* Exercise data *
--- START ---

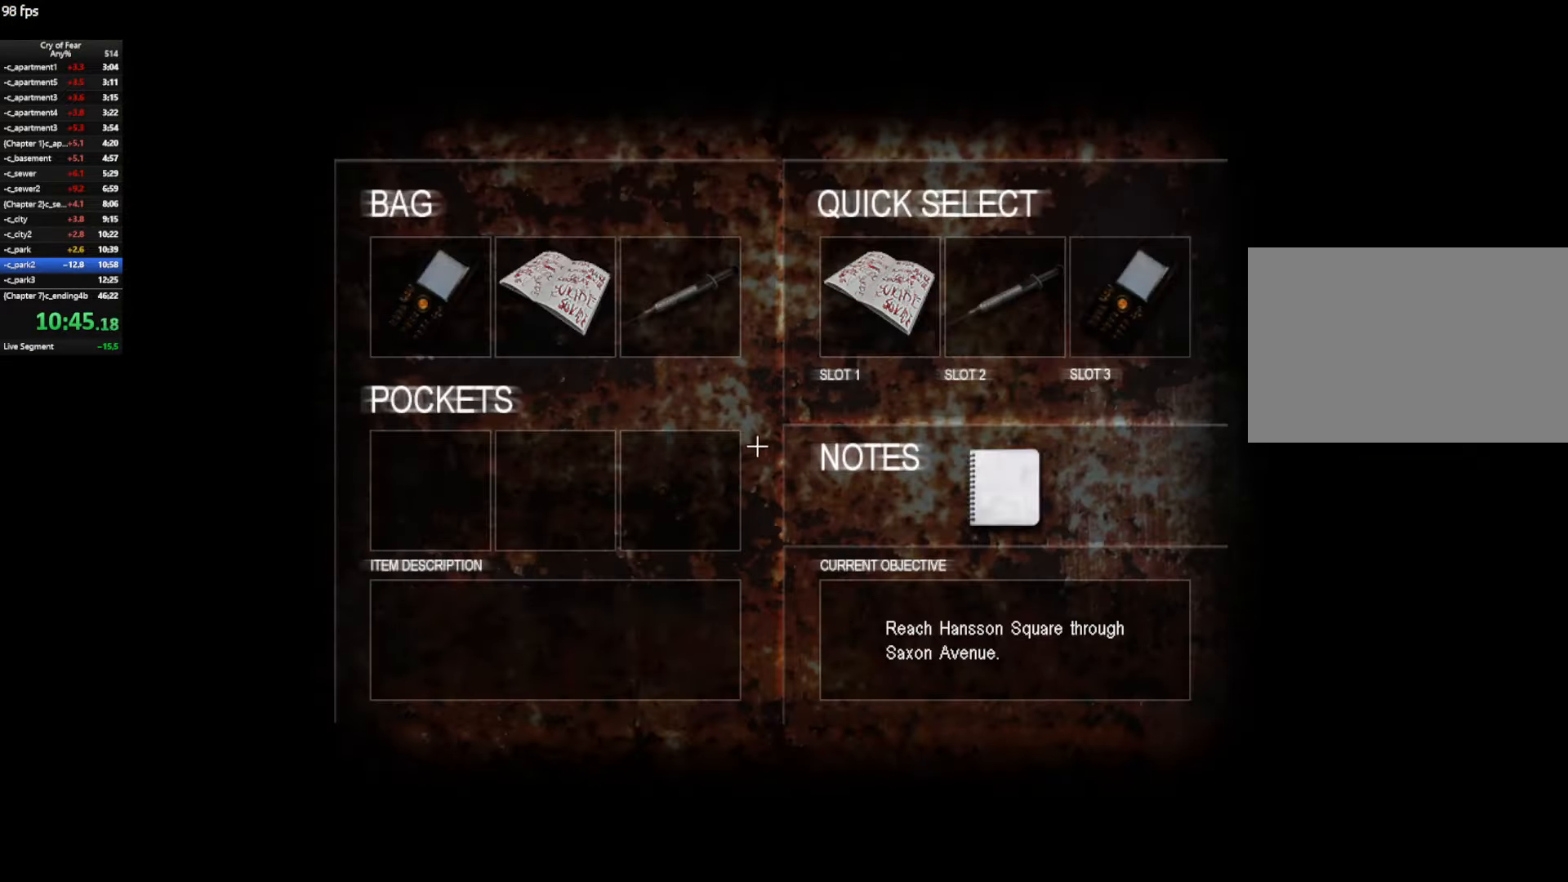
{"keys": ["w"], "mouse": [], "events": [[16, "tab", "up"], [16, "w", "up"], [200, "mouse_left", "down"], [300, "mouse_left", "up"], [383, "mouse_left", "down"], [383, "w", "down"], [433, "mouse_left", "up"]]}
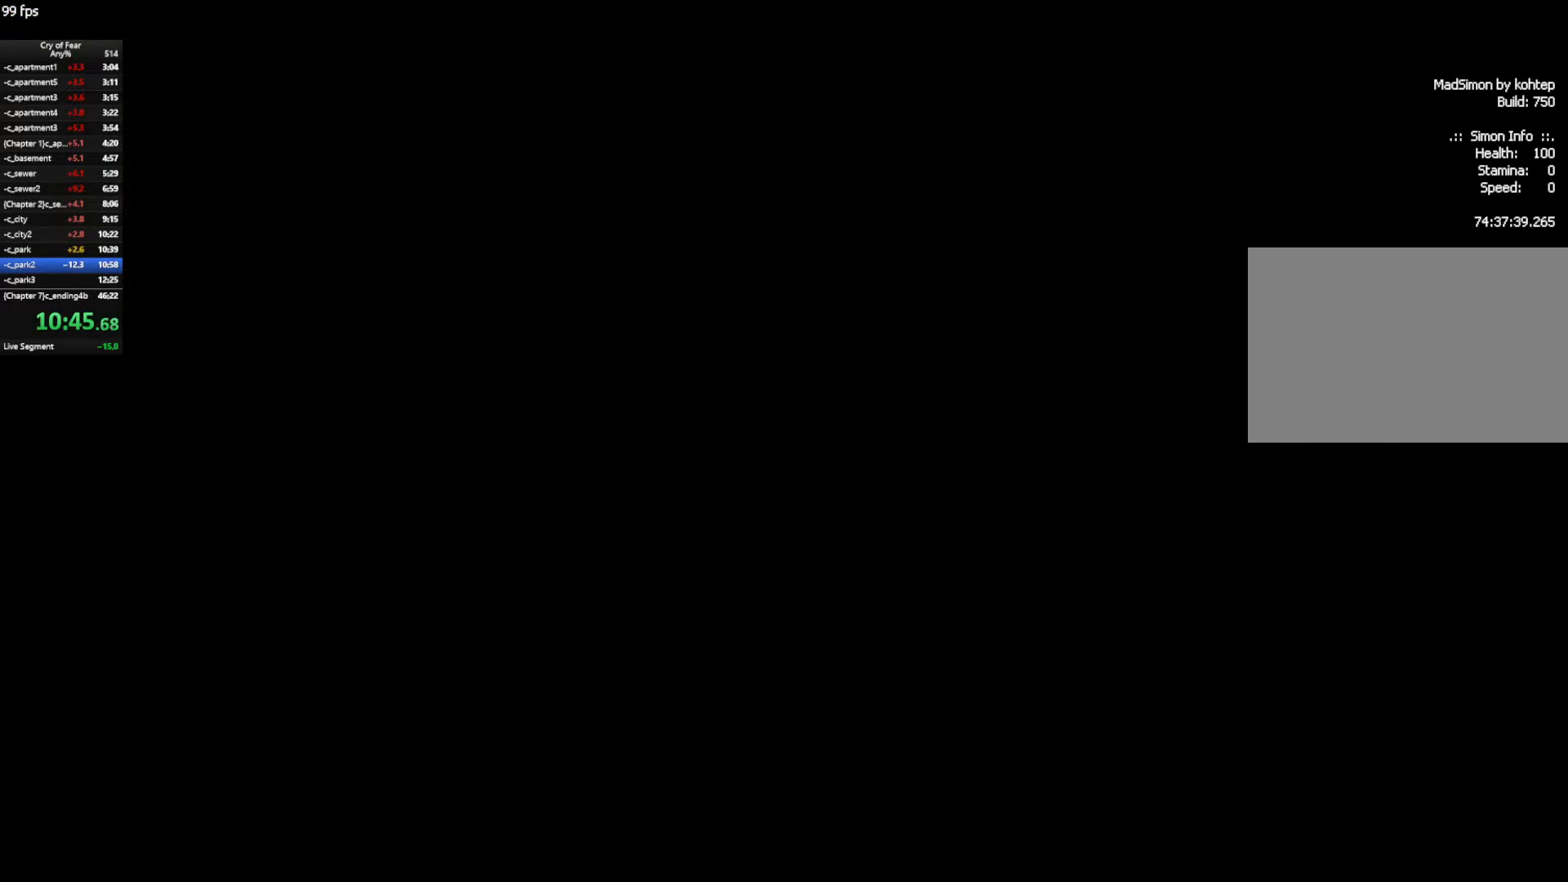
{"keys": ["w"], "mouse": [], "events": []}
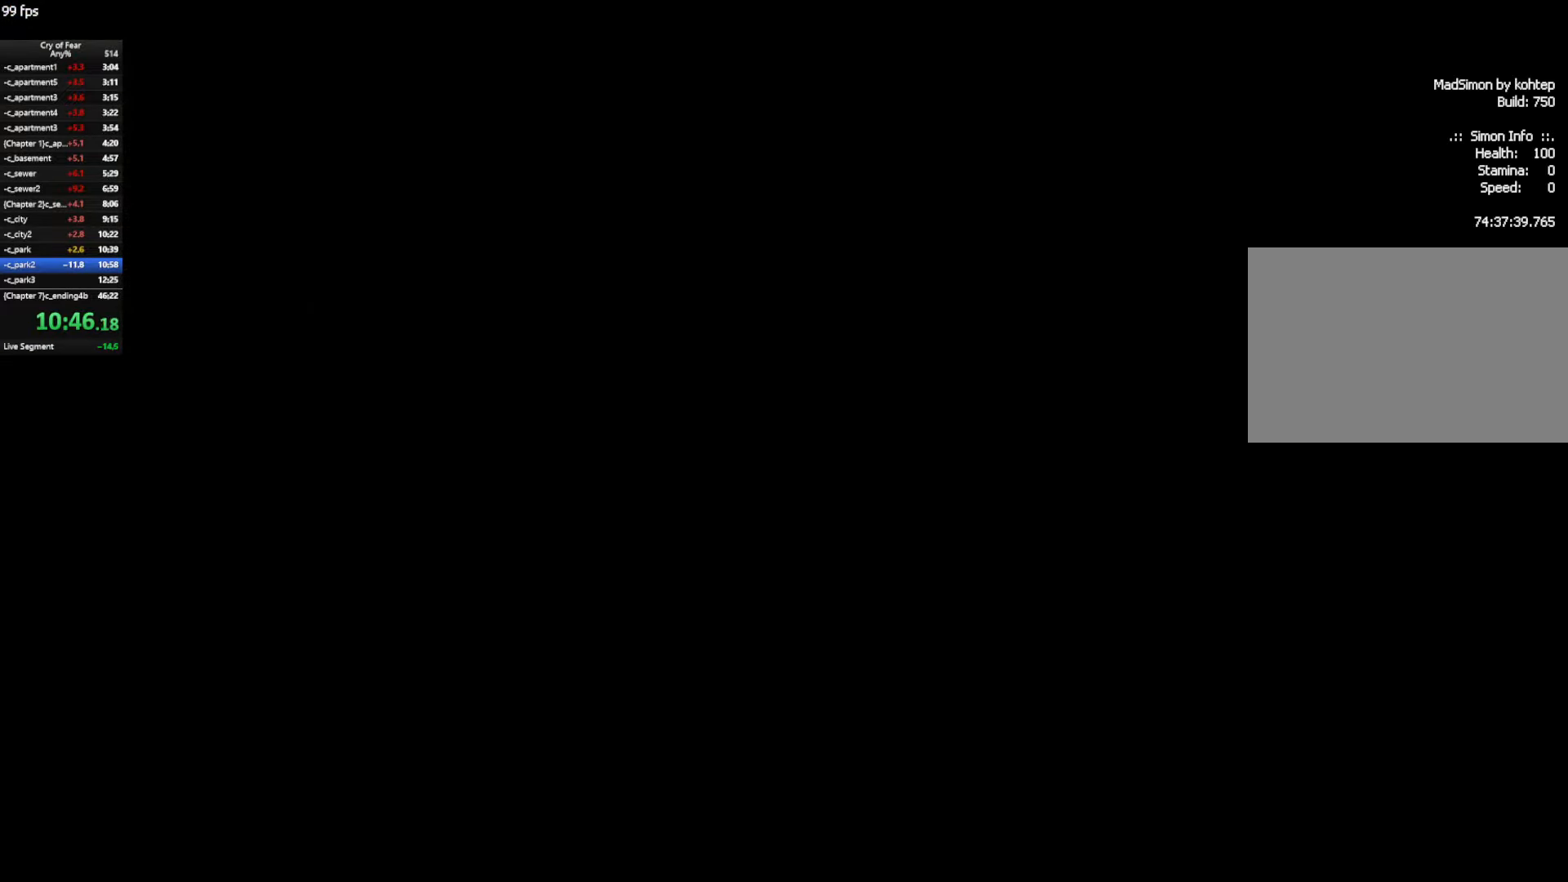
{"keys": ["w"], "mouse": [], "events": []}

--- END ---

* Problem to solve *
What is needed is the listing above, repeated verbatim, without its images.

* Response to the exercise *
{"keys": ["w"], "mouse": [], "events": [[16, "tab", "up"], [16, "w", "up"], [200, "mouse_left", "down"], [300, "mouse_left", "up"], [383, "mouse_left", "down"], [383, "w", "down"], [433, "mouse_left", "up"]]}
{"keys": ["w"], "mouse": [], "events": []}
{"keys": ["w"], "mouse": [], "events": []}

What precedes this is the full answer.